One thing I have really found from my experiences is that travelling had just further confirmed how little it takes to make me happy. Back at home, before I started saving for travelling, I used to spend my money pretty frivolously on nights out, clothes and all sorts. It never actually made me happier, it was just what I, and many others do to distract ourselves. Then I decided to go travelling and instead of spending, saving became my priority. I loved watching the pennies stack up, working several jobs to add to my stash. It showed me that cutting these nights out and all those dinner dates, clothes out of my life was not a big deal and actually it made me happier to have a goal to work towards.

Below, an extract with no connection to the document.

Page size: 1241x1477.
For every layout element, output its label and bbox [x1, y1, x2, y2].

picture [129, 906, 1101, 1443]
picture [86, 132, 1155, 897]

Since being out here, I’ve been living off around £15-20 a day, that includes a room, food and drink, massages, boat trips and anything else that comes my way. My best experiences so far? The ones that cost barely any money at all – watching the sun set over the islands, snorkelling with fish, eating street food with new friends, jungle trekking… I could go on. Coming to South East Asia has really helped show me the value of my money, mainly because everything is so cheap here. By converting every amount, it really makes you think about what you are spending and the bartering makes it okay to argue over every last penny.

It’s refreshing to be in a place where the goal is to spend the least amount, I always feel like the UK is all about having the newest, shiniest, most expensive brand name going. But what does it really matter? And what does it really add to your life? I remember that cycle so well, seeing something in a shop window, feeling that pull to buy it and then, when you finally have it at home, feeling guilty for your purchases. But here, I’m rendered back to basics and I love it. It’s such a freeing feeling to be out of the cycle and it makes me realise quite how ridiculous it was to be in it. It sounds cheesy and I know it’s all over those Instagram quotes, but out here you really do collect memories instead of things – I suppose when you carry everything you own on your back – memories are nice and light to carry in your mind.

But of course, there are some things I am missing from home:

  1. Toilets that flush without three buckets of water
  2. My electric toothbrush
  3. My phone working
  4. A time when I wasn’t covered in mosquito bites
  5. I genuinely cannot even think of a fifth one… That’s how much I love it here.



What makes you truly happy? What couldn’t you live without if you were away backpacking for a year? Been away travelling – what home comforts did you miss the most?